Strength, in its traditional sense, often implies an unyielding force, the capacity to withstand pressure without breaking. It's the armor Kiki described, the stoic facade many men feel compelled to maintain. This kind of strength can be valuable—allowing individuals to endure hardship and persevere through difficult times.
However, it can also be fragile at the same time. When pushed beyond its limits, it can shatter, leaving the individuals broken and lost.
Resilience, on the other hand, is not about resisting pressure but about adapting to it. It's the ability to bounce back from adversity, to recover from setbacks, and to learn and grow from challenging experiences. Resilience is the flexibility of a tree trunk in the wind, bending but not breaking. It acknowledges that pain and hardship are inevitable parts of life but emphasizes the capacity to navigate those storms and emerge, perhaps scarred; but ultimately stronger.
The men in "The Work" demonstrate the shift from a reliance on traditional strength to the cultivation of resilience. Kiki's armor, his strength, was the stoic silence he maintained about his grief. It was a way to withstand the pain, to prevent it from overwhelming him. To prevent damage on his surroundings. But this strength was ultimately isolating and unsustainable. It kept him locked away, unable to process his emotions or connect with others.
Through the therapy process, Kiki began to tap into his resilience. He allowed himself to be vulnerable, to feel the sadness and grief he had been suppressing for so long.
This wasn't an act of weakness; it was an act of courage, a demonstration of his capacity to adapt and heal. Ultimately, while strength can help us weather some storms, it is resilience that allows us to navigate the inevitable tempests of life without being destroyed.
The men in "The Work" offer a powerful example of how embracing vulnerability and developing resilience can lead to a more authentic, connected, and ultimately more sustainable form of strength.
The Work—A Mirror for Masculine Healing

In my opinion, The Work is one of the greatest documentaries ever made. It’s raw. It’s uncomfortable. And it reveals something that most men will never admit out loud: we are conditioned to suppress our emotions—not just by ourselves, but by society at large.

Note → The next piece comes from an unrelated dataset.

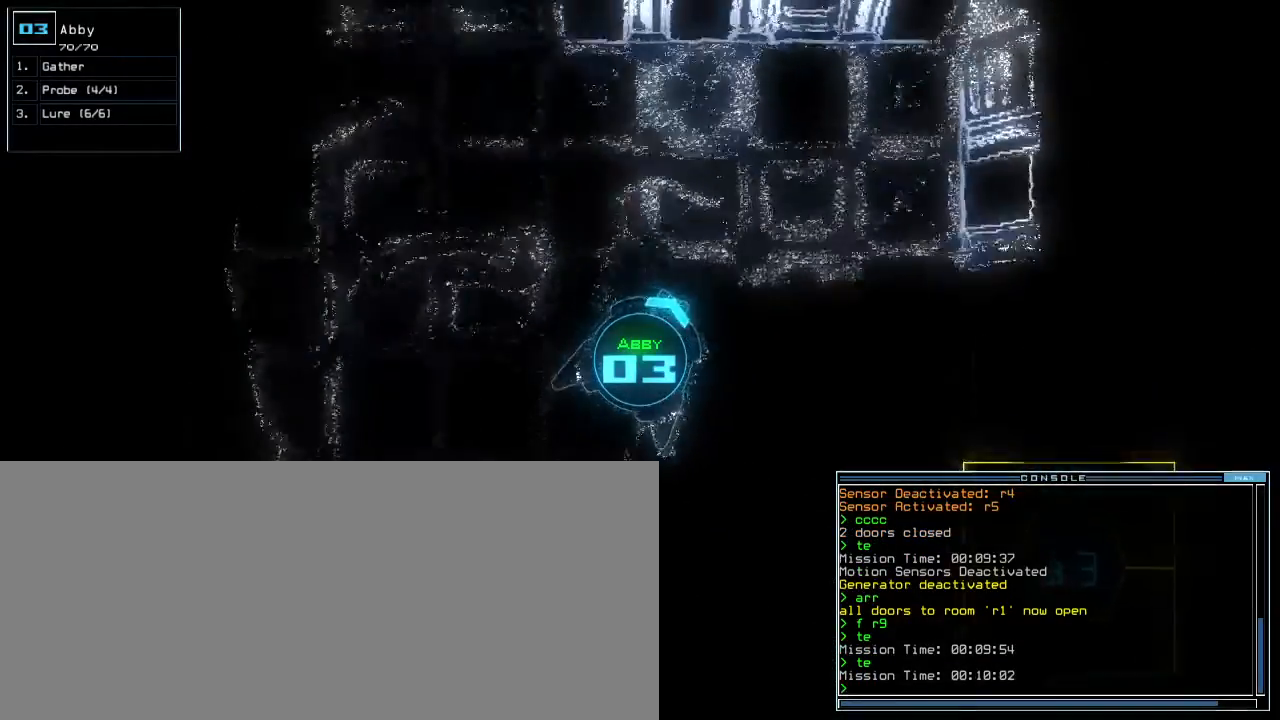
Gameplay with keyboard; each line is a JSON object with the keys held at the frame after it. "events" lists presses ("down") and releases ("up") of ".", "0", "1", "2", "3", "4", "5", "6", "7", "8", "9", "a", "b", "backspace", "c", "caps_lock", "comma", "ctrl_l", "ctrl_r", "d", "down", "e", "equals", "escape", "f", "f8", "g", "h", "i", "j", "k", "l", "left", "m", "minus", "n", "o", "p", "q", "quote", "r", "return", "right", "s", "semicolon", "shift_l", "shift_r", "space", "t", "tab", "tilde", "u", "up", "v", "w", "x", "y" and "z" between this image and that frame as [ms after this image, input, new state], when the widget could be followed in between. No other keys are recorded. Mouse input is not recorded. Not read: other_keys.
{"keys": ["left", "up"], "events": [[33, "right", "up"], [133, "left", "down"]]}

What unfolds in this documentary is masculinity, stripped bare. Men—many of them hardened by years of violence, isolation, and survival—face something far more terrifying than any fight: their own pain.
Watching it, I was reminded of something I wrote in How to Quit Porn Addiction:
“You don’t have to be the ‘hard’ guy all the time. You don’t have to dominate. You don’t have to carry everything alone. Being in touch with your emotions, showing compassion, asking for help—these are not signs of weakness but of balance and wisdom.”